▸ **Required work**
1 > Translate this sentence from the article on Florida's PCA legislation into Spanish: "It is also worth noting that PCAs will not replace, or deplete the employment of CNAs."
2 > In the article on Florida's PCA legislation, list in order each step of the PCA to CNA pathway.

══ Extract provided

The health industry is always subject to changes through regulation, as so many Americans depend on medical institutions.
In Florida, with a considerably large elderly population, both chambers of the state legislature are making great efforts to making Personal Care Attendees (PCAs), a permanent part of Florida’s long-term workforce.
This move is thought to help increase the number of people at the frontlines of healthcare, and providing PCA positions could serve as a great launchpad for Floridians who aspire to be Certified Nursing Assistants (CNAs).
The Floridian reached out to State Senator Jeff Brandes (R-24), where he informed us that he will, “full support anything that keeps seniors living safely at home and out of nursing facilities as long as possible.”
Brandes feels that SB 1132 will be effective, “If it improves their freedom, allows for us to live our golden years the way we choose, I’m all for it.”
While this may employ more PCAs, SB 1132 also raises the bar for becoming a PCA, as the bill’s description says there will be, “a specified period if a certain training requirement is met.”
The PCA to CNA pathway will be a much more simple one through this legislation. It would begin with taking a test, which requires no prior experience, attendance to nursing aide school and take the CNA test, then work as a PCA for four months of on-the-job training.
It is also worth noting that PCAs will not replace, or deplete the employment of CNAs. The bill is intended to only support those trying to help Florida seniors.

════
══ Information supplied

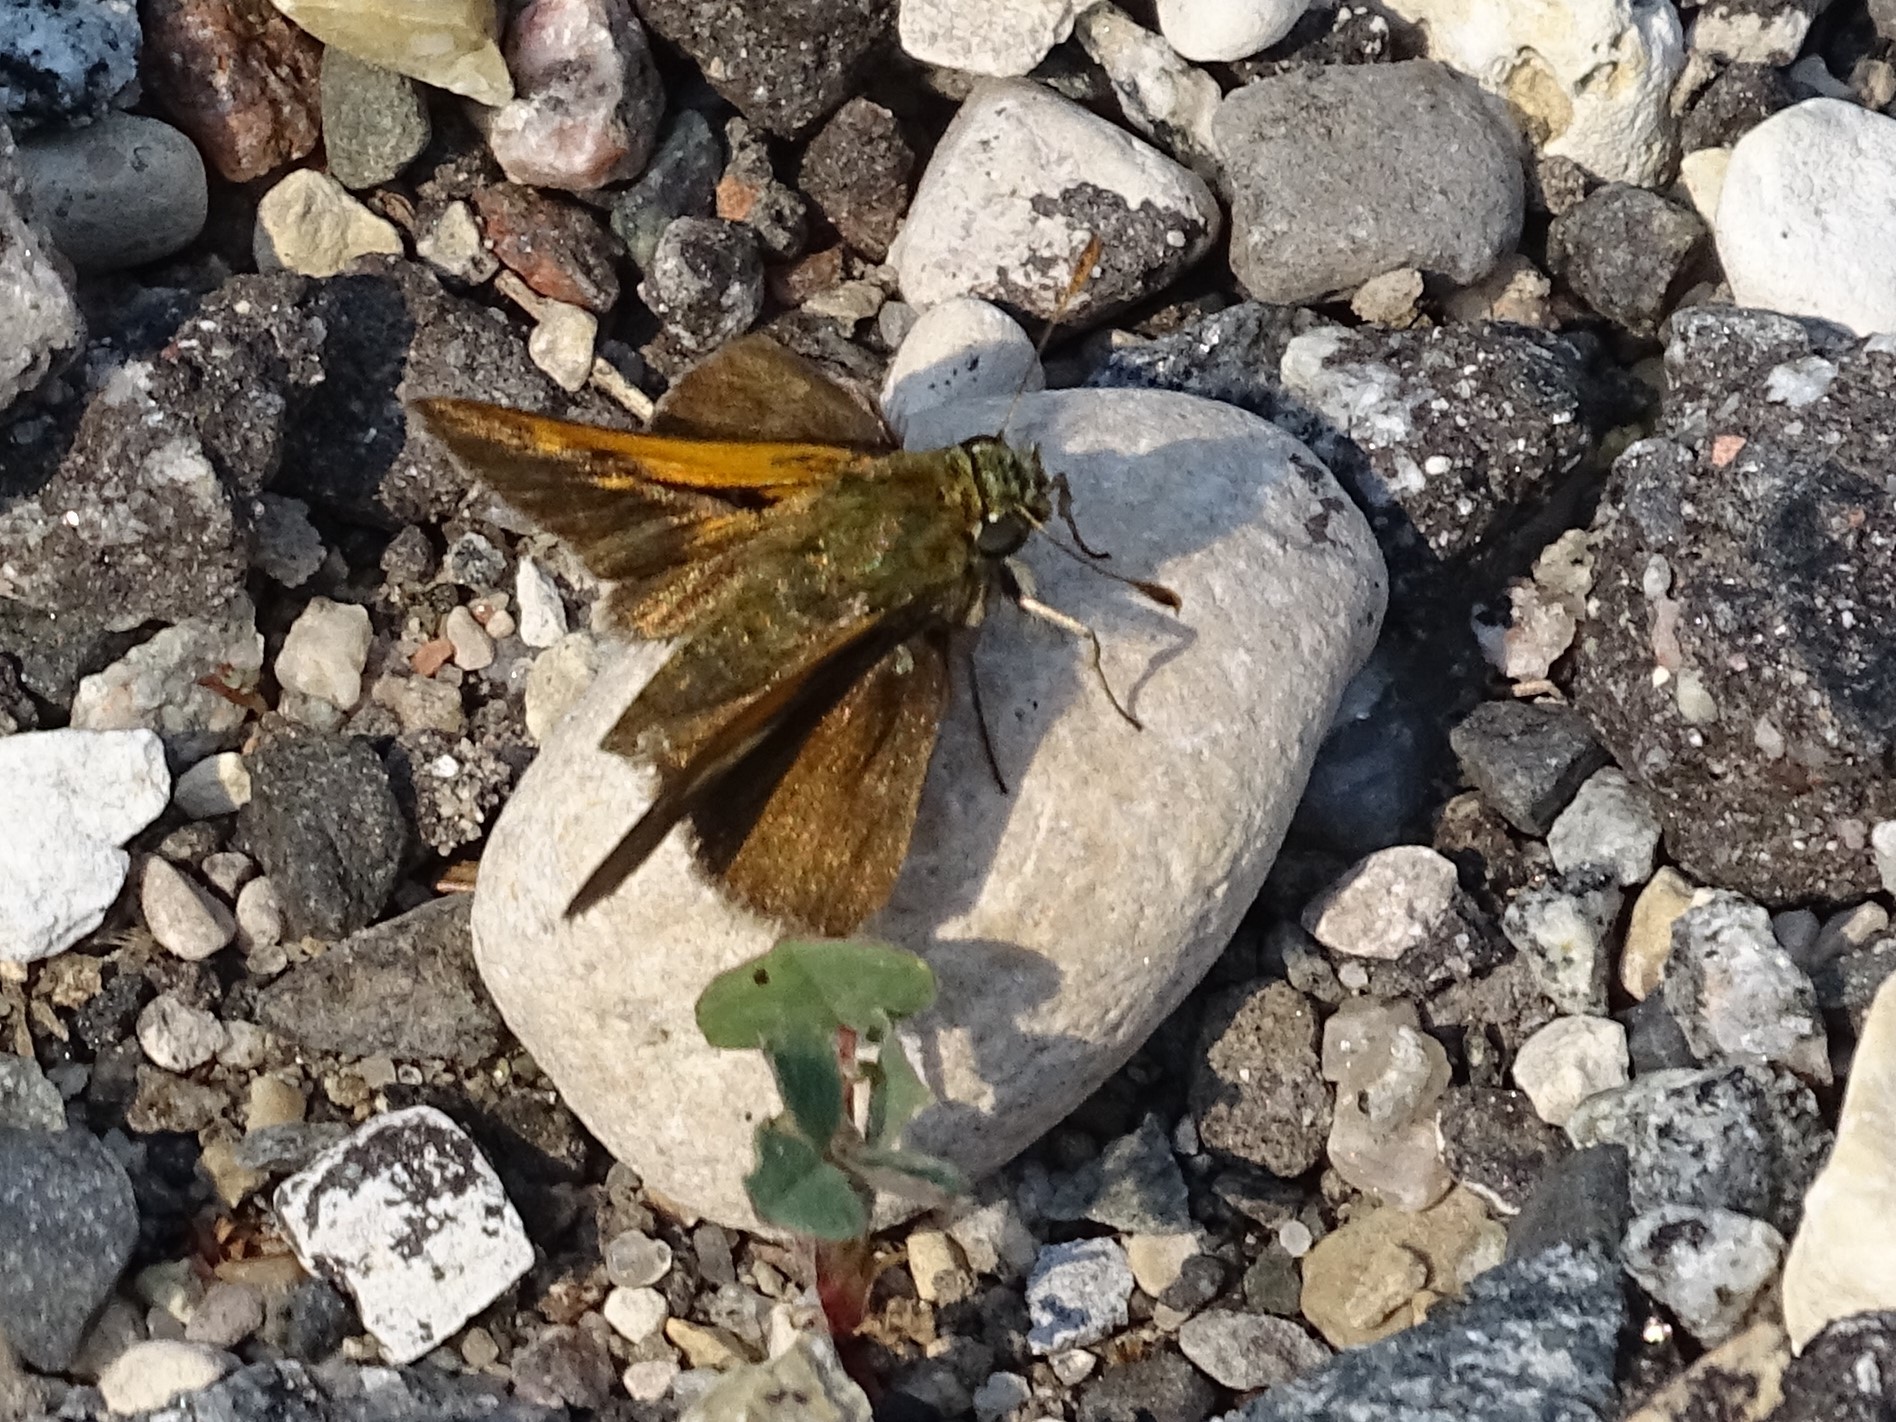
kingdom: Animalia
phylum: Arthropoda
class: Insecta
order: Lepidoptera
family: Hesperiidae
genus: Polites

════

▸ **Answers below**
1 > También cabe destacar que los PCA no reemplazarán ni reducirán el empleo de los CNA.

2 >
1. Take a test, which requires no prior experience.
2. Attend nursing aide school.
3. Take the CNA test.
4. Work as a PCA for four months of on-the-job training.